Erin Blasko | March 26, 2019
A new food waste system at the University of Notre Dame is poised to reduce nonconsumable food waste on campus by more than 2,000 pounds per day while contributing to the clean energy needs of a local farm — thanks, in large part, to the hard work of several Notre Dame students.
A product of Emerson Electric, Grind2Energy prepares food waste to be converted to clean, renewable energy, reducing waste as well as odors, pests and emissions — all while protecting the environment. Notre Dame is only the second school in the nation to invest in the innovative food-waste recycling system.

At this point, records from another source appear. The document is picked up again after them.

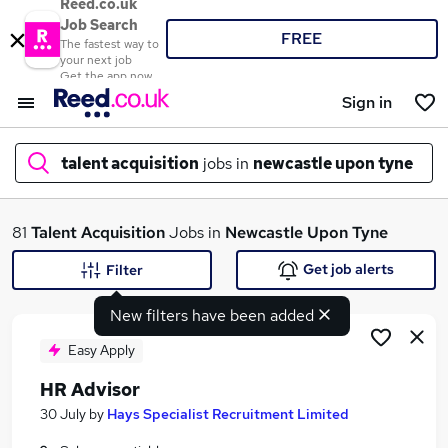
Reed.co.uk
Job Search
FREE
The fastest way to
your next job
Get the app now
Sign in
talent acquisition
jobs in
newcastle upon tyne
What
81
Talent Acquisition
Jobs in
Newcastle Upon Tyne
Get job alerts
Filter
New filters have been added
Where
Easy Apply
HR Advisor
Search jobs
30 July
by
Hays Specialist Recruitment Limited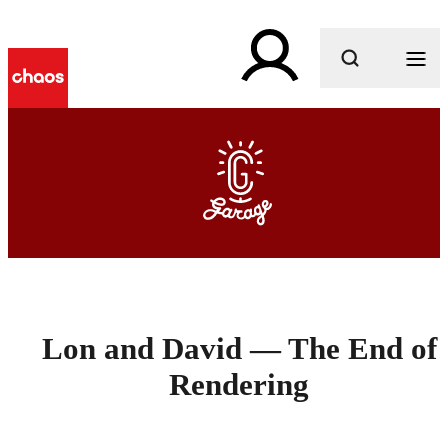
What are you looking for?
Lon and David — The End of
Rendering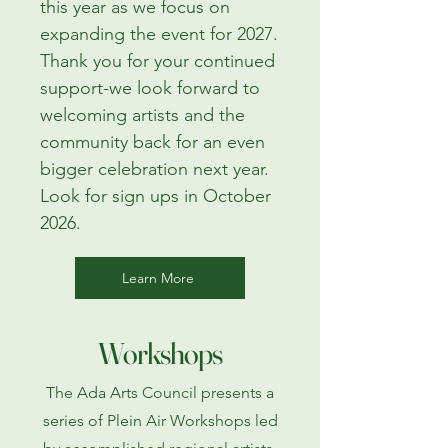
this year as we focus on
expanding the event for 2027.
Thank you for your continued
support-we look forward to
welcoming artists and the
community back for an even
bigger celebration next year.
Look for sign ups in October
2026.
Learn More
Workshops
The Ada Arts Council presents a
series of Plein Air Workshops led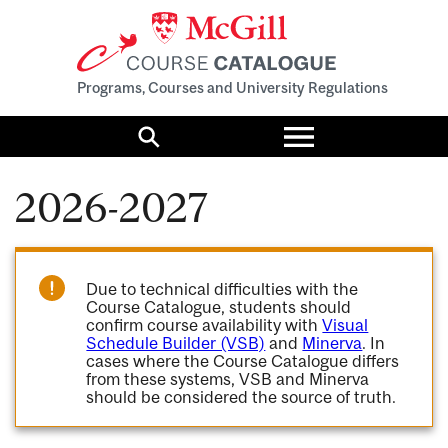
Programs, Courses and University Regulations
Toggle
menu
Search
2026-2027
Due to technical difficulties with the
Course Catalogue, students should
confirm course availability with
Visual
Schedule Builder (VSB)
and
Minerva
. In
cases where the Course Catalogue differs
from these systems, VSB and Minerva
should be considered the source of truth.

“Our implementation of this solution to tackle a large portion of our nonconsumable food waste enables us to take a big step towards meeting our waste diversion goals set as part of our University Comprehensive Sustainability Strategy,” said Carol Mullaney, senior director of sustainability at Notre Dame. “While we continue to work on source reduction and donations of consumable food to local outlets, we will still have food waste and it’s exciting to know that it will now avoid the landfill and be converted into clean energy.”
The University installed the first of three Grind2Energy systems, consisting of a processing sink, grinder and 5,000-gallon outdoor holding tank, at the Center for Culinary Excellence (CCE), part of University Catering, in January.
The holding tank, anchored to a concrete pad, stands about 15 feet tall. It is heated from the inside to keep the contents from freezing. A heated cover also helps to insulate the tank from the cold. That includes the recent polar vortex, which saw temperatures drop well below zero.